(Dataset records Opens)

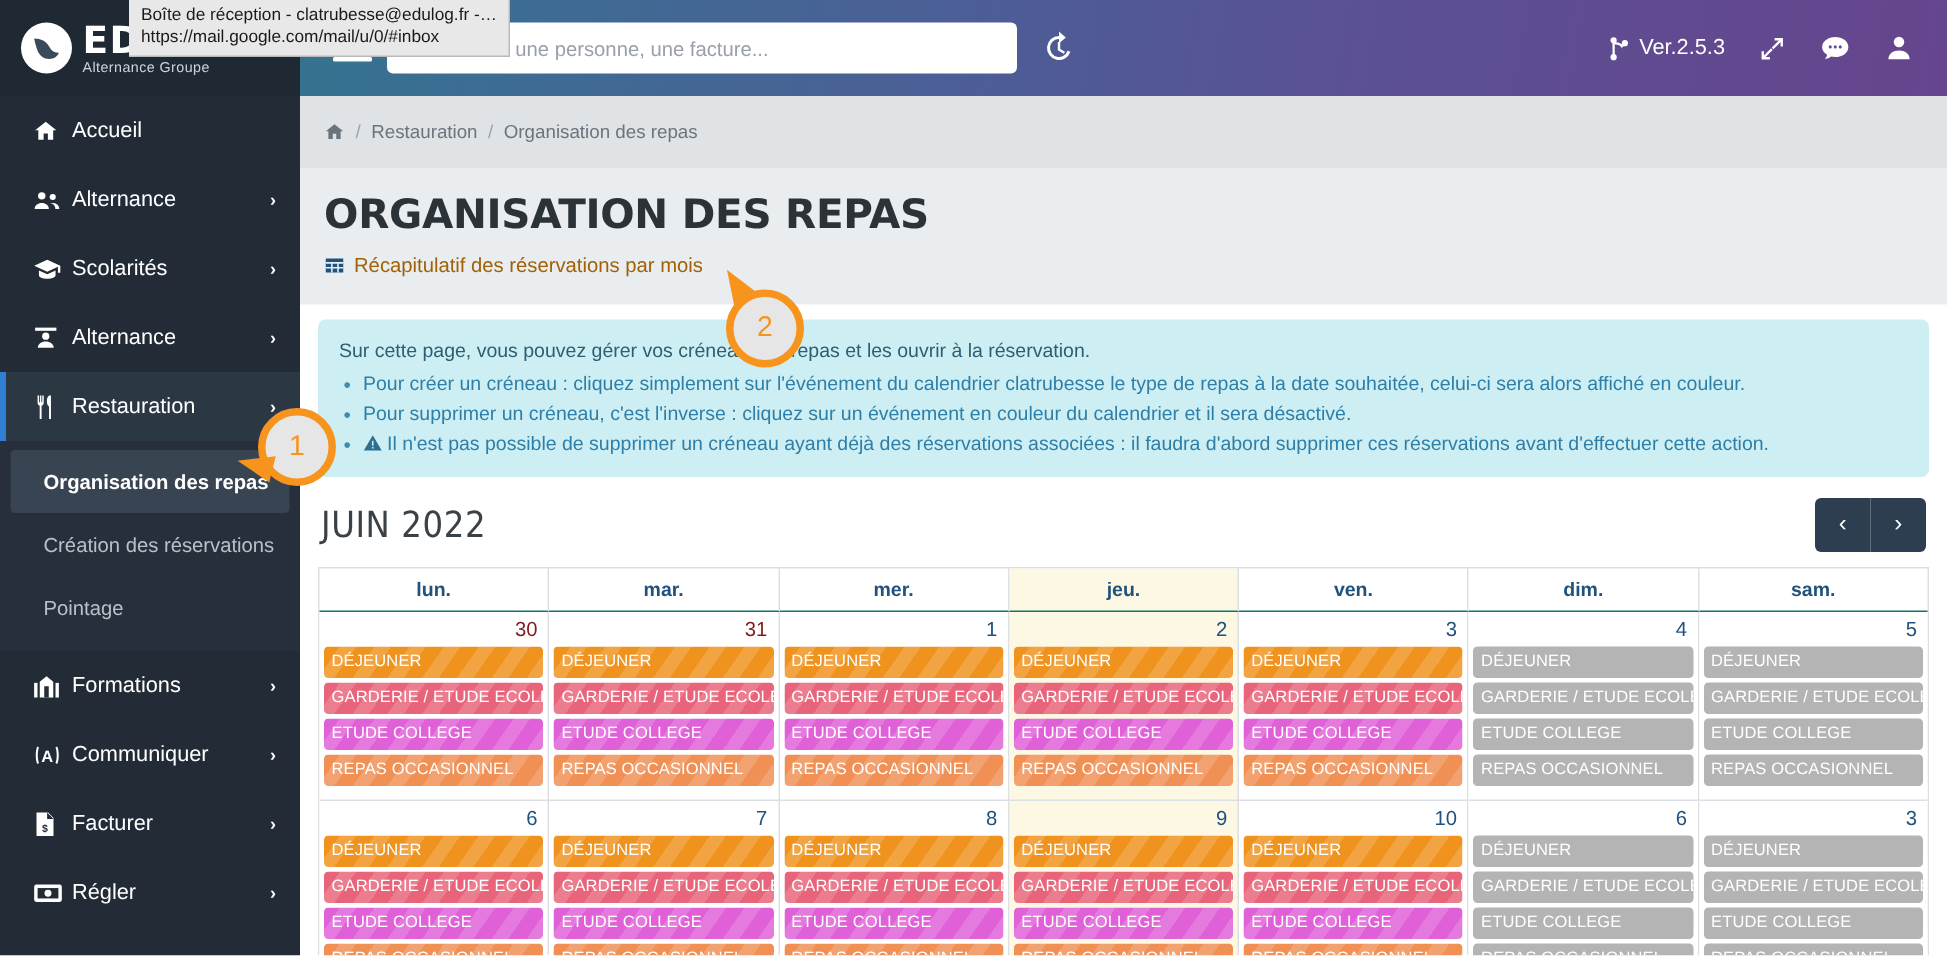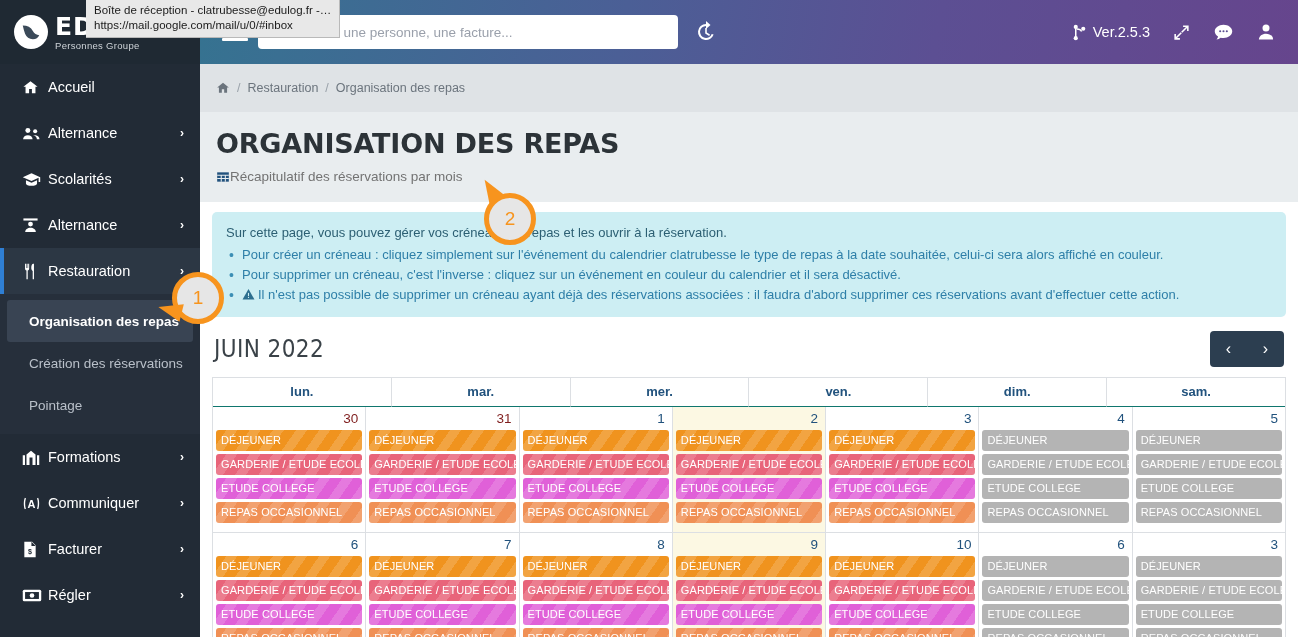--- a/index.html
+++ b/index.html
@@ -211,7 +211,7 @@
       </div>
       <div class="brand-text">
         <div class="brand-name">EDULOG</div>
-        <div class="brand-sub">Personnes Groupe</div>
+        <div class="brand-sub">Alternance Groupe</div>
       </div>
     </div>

(Dataset records Closes)

> [About this exercise]: Please copy out the material above exactly, with the images removed.

> [Output below]:
--- a/index.html
+++ b/index.html
@@ -211,7 +211,7 @@
       </div>
       <div class="brand-text">
         <div class="brand-name">EDULOG</div>
-        <div class="brand-sub">Personnes Groupe</div>
+        <div class="brand-sub">Alternance Groupe</div>
       </div>
     </div>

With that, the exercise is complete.